Pizza Crust Recipe.

Every great pizza begins with a great crust. Some like it thin, some like it crispy, some like it fluffy and thick. My homemade pizza crust recipe is thick and chewy - my favorite way to eat it. Make Pizza homemade as Papa john

Homemade pizza crust may sound difficult to you. Why waste the time when you can buy frozen? But trust me - homemade crust is nothing like store-bought, delivery, or what you order at a restaurant. Making pizza crust is a lot like making regular bread, only quicker and well, flatter. Please read the following because knowing the ins and outs before beginning will help you tremendously.

All pizza doughs recipes are different, but they typically all have the same ingredients: flour, yeast, water, salt, oil, and some may have sugar. Here is the breakdown of what I use in my recipe.

Yeast. I use Red Star Platinum yeast. I have the best results in my breads when I use their platinum line. Though I am being compensated for sponsoring Red Star Yeast, please know that I've been an avid user ever since I began to bake with yeast. Their Platinum line is fantastic; its careful formula strengthens your dough and makes making working with yeast simple.

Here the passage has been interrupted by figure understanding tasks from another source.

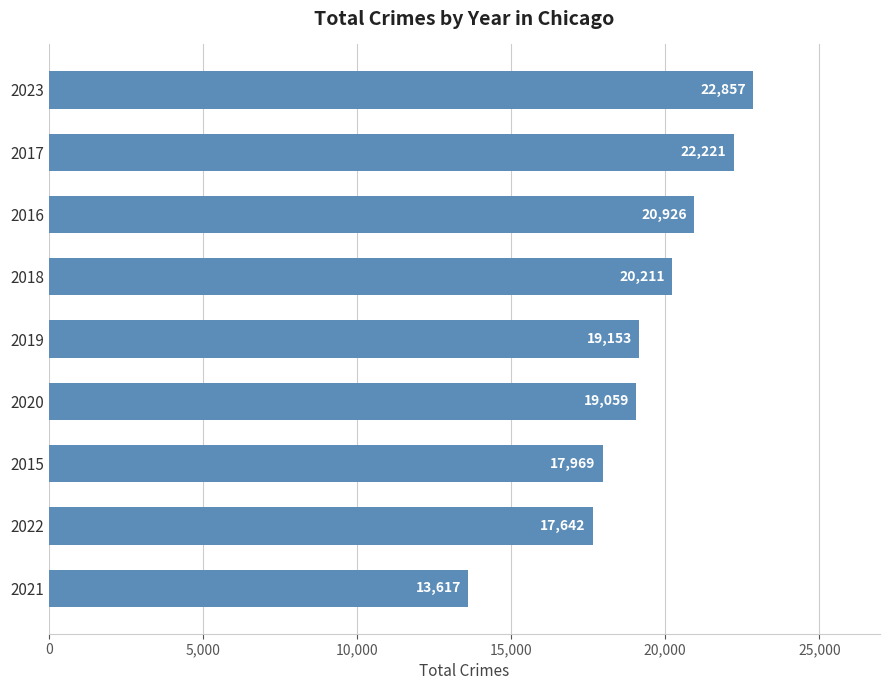

Between 2019 and 2016, which is larger?

2016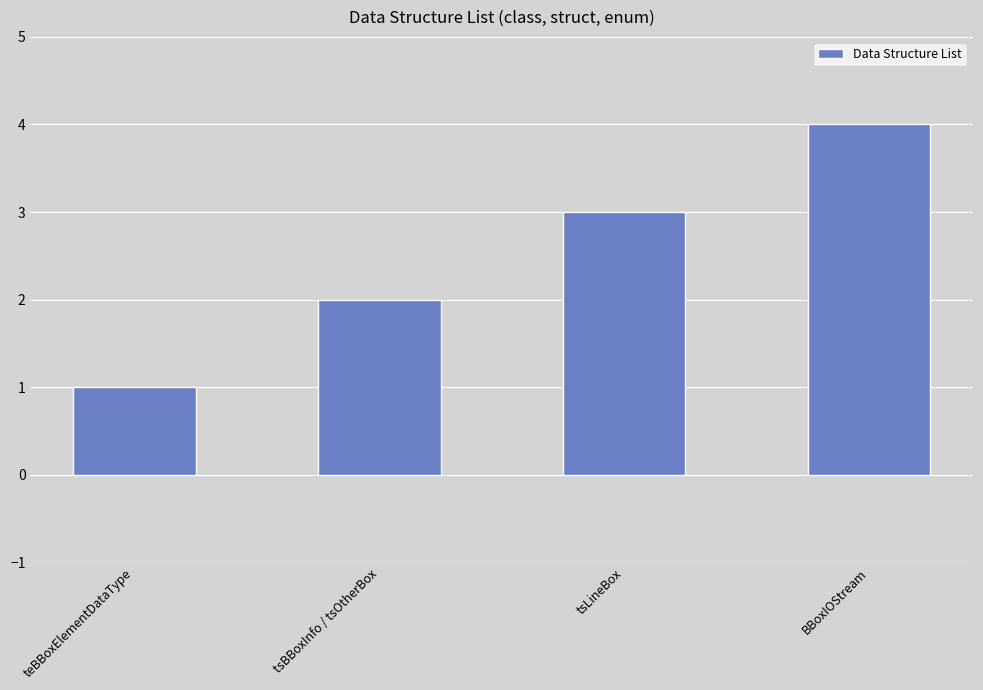

Which has a higher value, BBoxIOStream or tsLineBox?

BBoxIOStream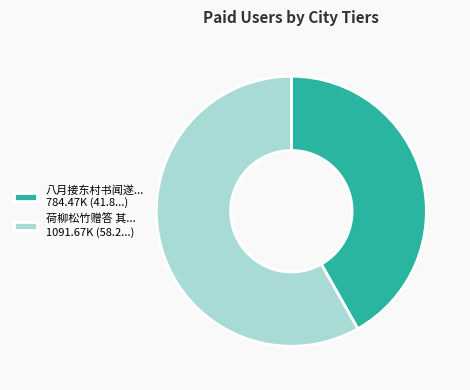

Rank the categories by value from highest to lowest.

荷柳松竹赠答 其... 1091.67K (58.2...), 八月接东村书闻遂... 784.47K (41.8...)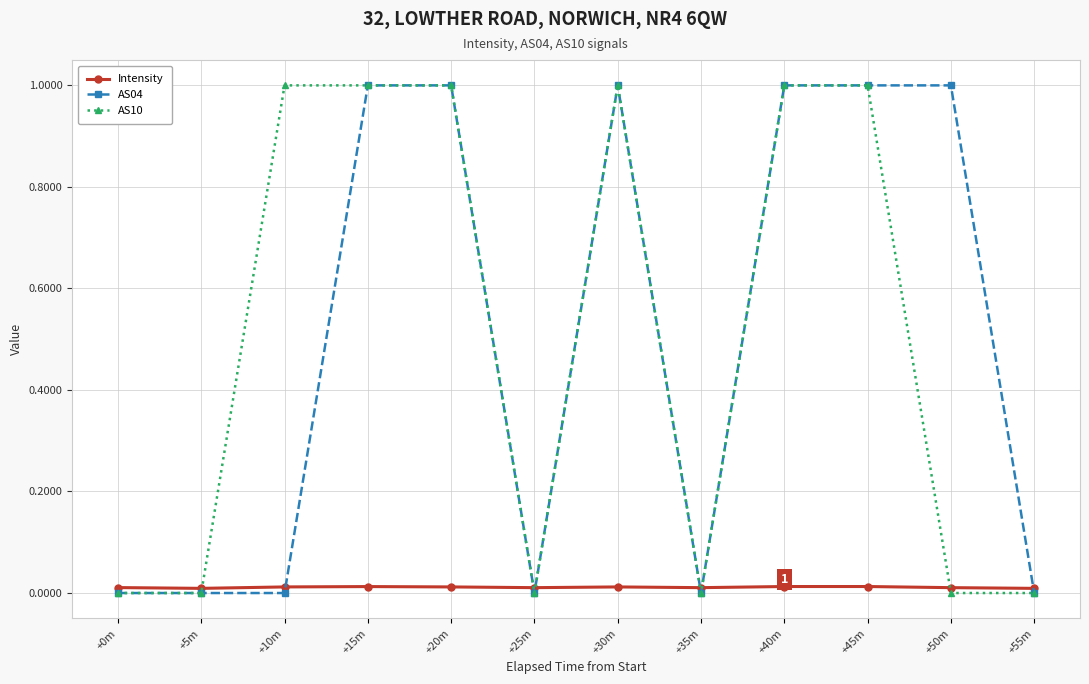

What is the label of the 4th point from the left?

+15m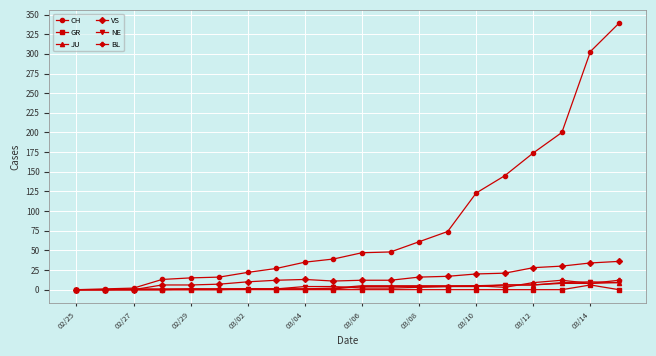

What is the highest value of the NE series?

10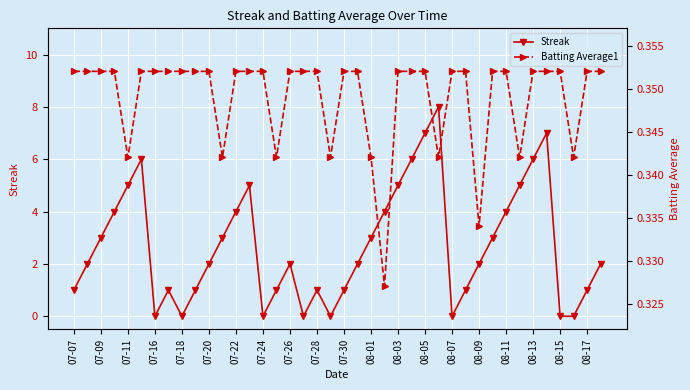

What position from the left is 39?

40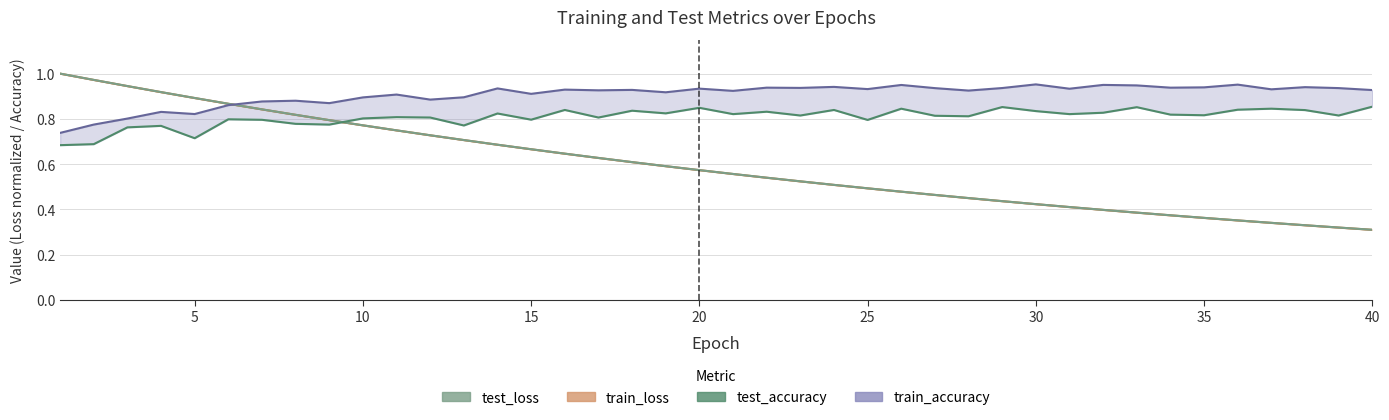

True or false: test_accuracy and train_accuracy cross at least once.

False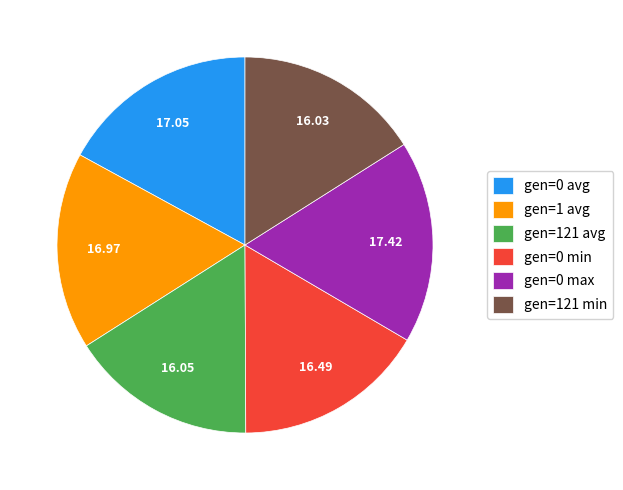

Is there a majority slice in this chart?

No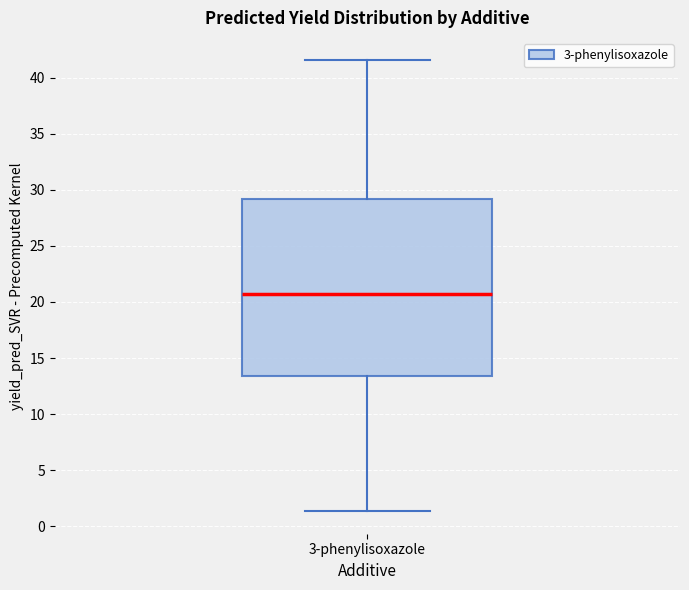

Transcribe this box plot: give where the median line is, the range the box spans, and where the two whiskers end, as read against the y-axis. The values are not printed on the chart, so give them approximately, as read against the axis.

median 20.5, box 13.5 to 29.0, whiskers 1.5 to 41.5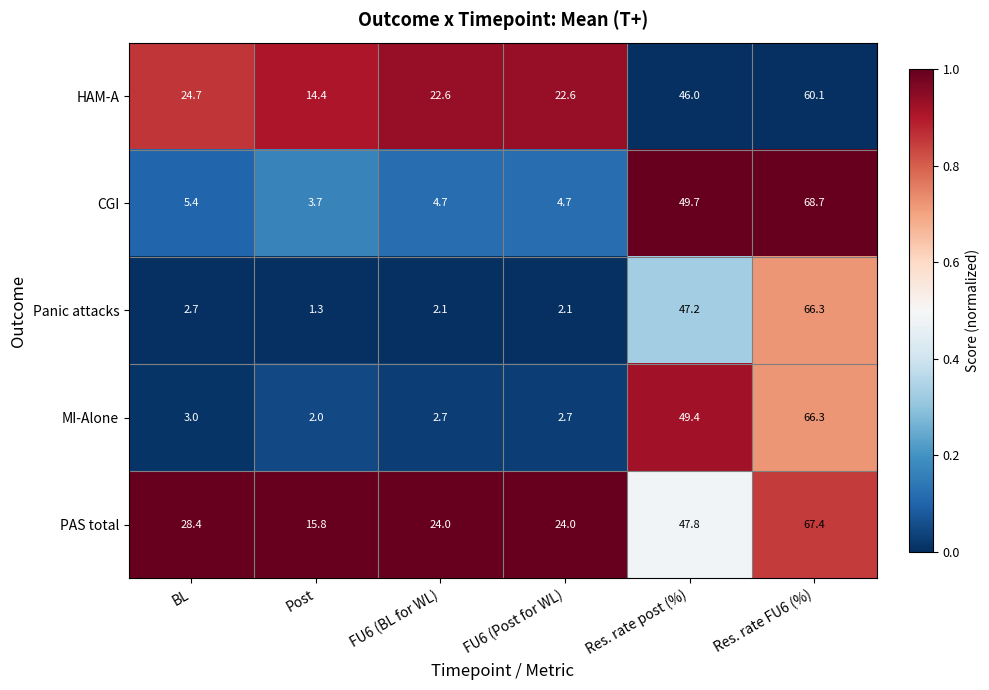

How many categories are shown in the chart?

6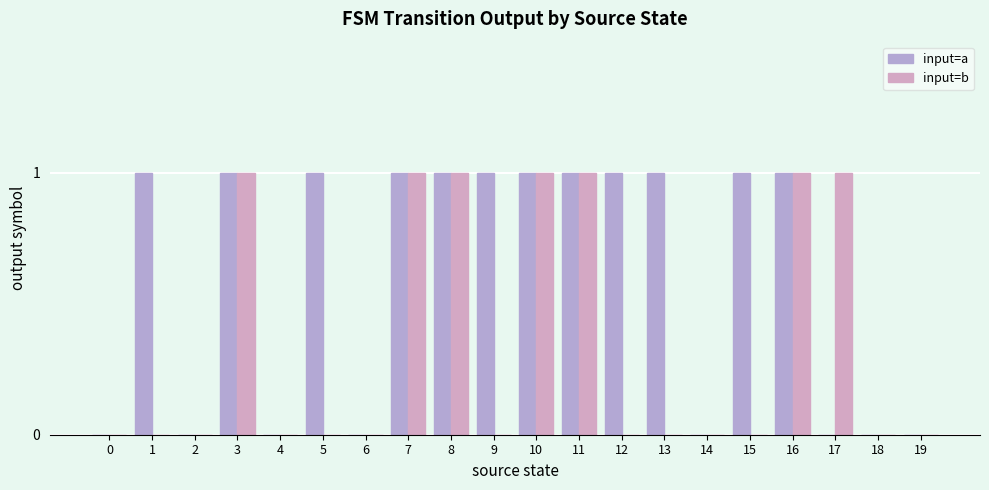

The input=a series shows 1 at 9. True or false?

True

I use only enough yeast to get the job done; I don't like pizza dough to taste "yeasty." (Technical terms here, of course.) 1 standard packet (2 and 1/4 teaspoons) is what you need for my pizza crust recipe.

Water. I tested this recipe with many different amounts of water over the past few weeks. I find that 1 and 1/3 cups is the perfect number. Please use lukewarm water (105F - 115F). Anything over 120F will kill your yeast.

Flour. Please use unbleached all-purpose white flour in this recipe. Bleaching the flour strips away some of the protein, which will affect how much water your flour absorbs in this recipe. You may use bread flour instead, but you'll have to increase the water by a couple Tablespoons since bread flour contains more protein than all-purpose. I do not know how to make this pizza crust gluten free. For the best results, just stick to the recipe as written.

Oil. Extra virgin gives this pizza crust the best taste. You'll also line your bowl with olive oil as the dough rises and brush your dough with olive oil before layering on the toppings. This prevents the crust from getting soggy from the toppings.

Salt. Salt gives my pizza crust a little flavor. Pizza dough without salt tastes bland regardless of the toppings. I tested with two different amounts and 3/4 teaspoon is perfect.

Sugar. I add a touch of sugar to my pizza dough recipe. Sugar increases the yeast's activity, while salt can control it. Furthermore, a slight touch of sugar will tenderize your dough, especially when paired with the olive oil.

Cornmeal. Not all pizza dough recipes use cornmeal to dust the pan, but I prefer it. The main reason you sprinkle cornmeal onto the bottom of your pizza pan is so that the pizza won't stick to the bottom of the pan. It gives the pizza crust a little flavor and crispy texture as well. You could just use regular flour to dust the pan, but you'll lose the flavor cornmeal provides.